======== MATERIAL FOR THIS EXERCISE
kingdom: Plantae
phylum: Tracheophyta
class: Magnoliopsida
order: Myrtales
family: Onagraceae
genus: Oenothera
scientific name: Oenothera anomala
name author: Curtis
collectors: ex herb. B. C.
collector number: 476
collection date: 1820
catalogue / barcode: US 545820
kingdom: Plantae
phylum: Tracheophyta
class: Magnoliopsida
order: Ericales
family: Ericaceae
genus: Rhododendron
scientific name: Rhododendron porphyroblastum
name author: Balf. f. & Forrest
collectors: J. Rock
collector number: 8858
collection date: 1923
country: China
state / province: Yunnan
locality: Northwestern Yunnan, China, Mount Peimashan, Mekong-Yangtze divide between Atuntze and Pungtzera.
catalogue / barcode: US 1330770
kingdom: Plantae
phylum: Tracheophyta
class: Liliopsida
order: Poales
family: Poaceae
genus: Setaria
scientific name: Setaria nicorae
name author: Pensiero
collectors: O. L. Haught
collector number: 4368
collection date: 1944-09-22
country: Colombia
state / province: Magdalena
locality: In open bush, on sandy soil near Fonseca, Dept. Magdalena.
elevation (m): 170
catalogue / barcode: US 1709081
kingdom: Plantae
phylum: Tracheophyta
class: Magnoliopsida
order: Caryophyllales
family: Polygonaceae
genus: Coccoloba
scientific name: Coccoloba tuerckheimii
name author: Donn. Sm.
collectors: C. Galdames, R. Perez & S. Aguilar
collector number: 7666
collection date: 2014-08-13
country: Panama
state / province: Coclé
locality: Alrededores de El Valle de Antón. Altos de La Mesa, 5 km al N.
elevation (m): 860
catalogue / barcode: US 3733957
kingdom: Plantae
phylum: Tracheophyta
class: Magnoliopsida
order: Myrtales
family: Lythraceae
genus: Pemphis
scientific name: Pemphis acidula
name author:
================
_WHAT IS REQUIRED_: Repeat, without alteration, the lines of the data that begin at the line containing "collection date: 1820" and stop after the line containing "order: Poales".

_RESULT OF THIS TASK_:
collection date: 1820
catalogue / barcode: US 545820
kingdom: Plantae
phylum: Tracheophyta
class: Magnoliopsida
order: Ericales
family: Ericaceae
genus: Rhododendron
scientific name: Rhododendron porphyroblastum
name author: Balf. f. & Forrest
collectors: J. Rock
collector number: 8858
collection date: 1923
country: China
state / province: Yunnan
locality: Northwestern Yunnan, China, Mount Peimashan, Mekong-Yangtze divide between Atuntze and Pungtzera.
catalogue / barcode: US 1330770
kingdom: Plantae
phylum: Tracheophyta
class: Liliopsida
order: Poales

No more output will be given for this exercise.